> [Source data]

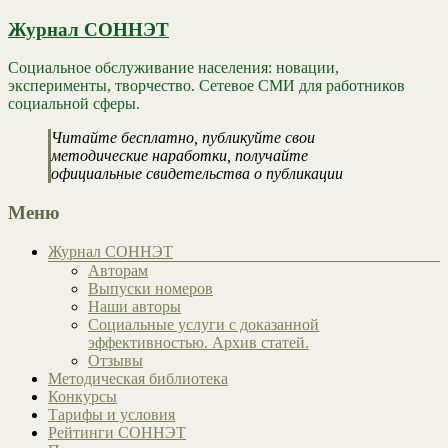
Журнал СОННЭТ
Социальное обслуживание населения: новации,
эксперименты, творчество. Сетевое СМИ для работников
социальной сферы.
Читайте бесплатно, публикуйте свои
методические наработки, получайте
официальные свидетельства о публикации
Меню
Журнал СОННЭТ
Авторам
Выпуски номеров
Наши авторы
Социальные услуги с доказанной
эффективностью. Архив статей.
Отзывы
Методическая библиотека
Конкурсы
Тарифы и условия
Рейтинги СОННЭТ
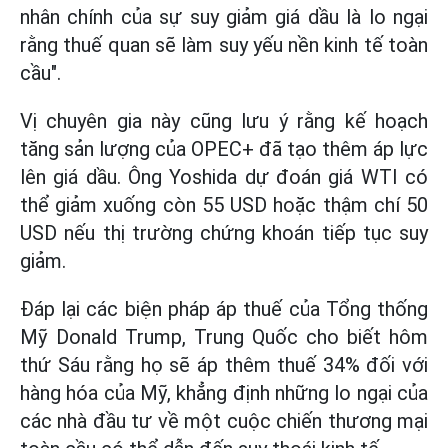
nhân chính của sự suy giảm giá dầu là lo ngại
rằng thuế quan sẽ làm suy yếu nền kinh tế toàn
cầu".
Vị chuyên gia này cũng lưu ý rằng kế hoạch
tăng sản lượng của OPEC+ đã tạo thêm áp lực
lên giá dầu. Ông Yoshida dự đoán giá WTI có
thể giảm xuống còn 55 USD hoặc thậm chí 50
USD nếu thị trường chứng khoán tiếp tục suy
giảm.
Đáp lại các biện pháp áp thuế của Tổng thống
Mỹ Donald Trump, Trung Quốc cho biết hôm
thứ Sáu rằng họ sẽ áp thêm thuế 34% đối với
hàng hóa của Mỹ, khẳng định những lo ngại của
các nhà đầu tư về một cuộc chiến thương mại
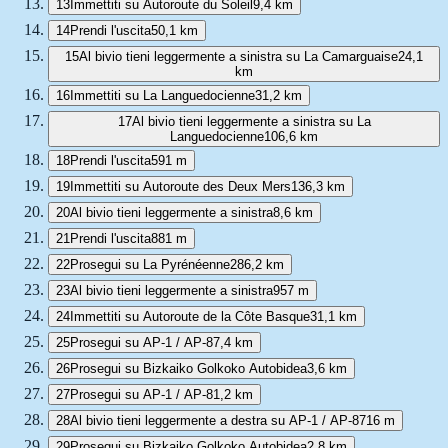
13
Immettiti su Autoroute du Soleil
9,4 km
14
Prendi l'uscita
50,1 km
15
Al bivio tieni leggermente a sinistra su La Camarguaise
24,1
km
16
Immettiti su La Languedocienne
31,2 km
17
Al bivio tieni leggermente a sinistra su La
Languedocienne
106,6 km
18
Prendi l'uscita
591 m
19
Immettiti su Autoroute des Deux Mers
136,3 km
20
Al bivio tieni leggermente a sinistra
8,6 km
21
Prendi l'uscita
881 m
22
Prosegui su La Pyrénéenne
286,2 km
23
Al bivio tieni leggermente a sinistra
957 m
24
Immettiti su Autoroute de la Côte Basque
31,1 km
25
Prosegui su AP-1 / AP-8
7,4 km
26
Prosegui su Bizkaiko Golkoko Autobidea
3,6 km
27
Prosegui su AP-1 / AP-8
1,2 km
28
Al bivio tieni leggermente a destra su AP-1 / AP-8
716 m
29
Prosegui su Bizkaiko Golkoko Autobidea
2,8 km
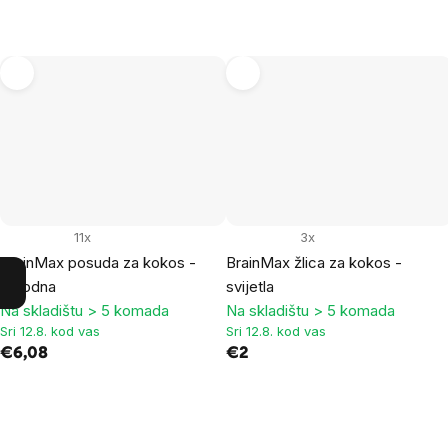
11x
3x
BrainMax posuda za kokos -
BrainMax žlica za kokos -
prirodna
svijetla
Na skladištu > 5 komada
Na skladištu > 5 komada
Sri 12.8. kod vas
Sri 12.8. kod vas
€6,08
€2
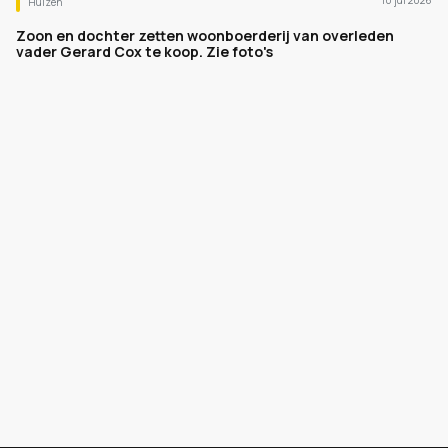
10 jul 2026
Huizen
Zoon en dochter zetten woonboerderij van overleden
vader Gerard Cox te koop. Zie foto's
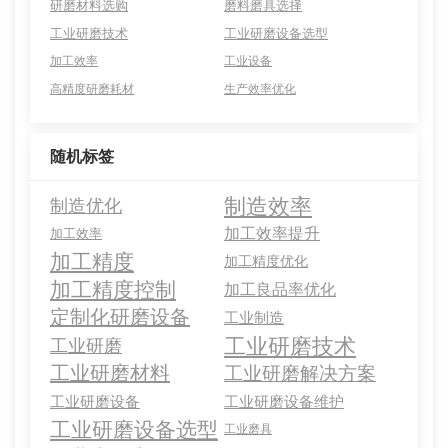
研磨材料选购
磨料磨具选择
工业研磨技术
工业研磨设备选型
加工效率
工业设备
高精度研磨耗材
生产效率优化
随机标签
制造效率
制造优化
加工效率提升
加工效率
加工精度
加工精度优化
加工精度控制
加工良品率优化
定制化研磨设备
工业制造
工业研磨技术
工业研磨
工业研磨材料
工业研磨解决方案
工业研磨设备
工业研磨设备维护
工业研磨设备选型
工业磨具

> [Work instructions] Reproduce the records exactly, starting with their first line and ending with the line that contains "Социальные услуги с доказанной", though pictures should be dropped.

> [Response]
Журнал СОННЭТ
Социальное обслуживание населения: новации,
эксперименты, творчество. Сетевое СМИ для работников
социальной сферы.
Читайте бесплатно, публикуйте свои
методические наработки, получайте
официальные свидетельства о публикации
Меню
Журнал СОННЭТ
Авторам
Выпуски номеров
Наши авторы
Социальные услуги с доказанной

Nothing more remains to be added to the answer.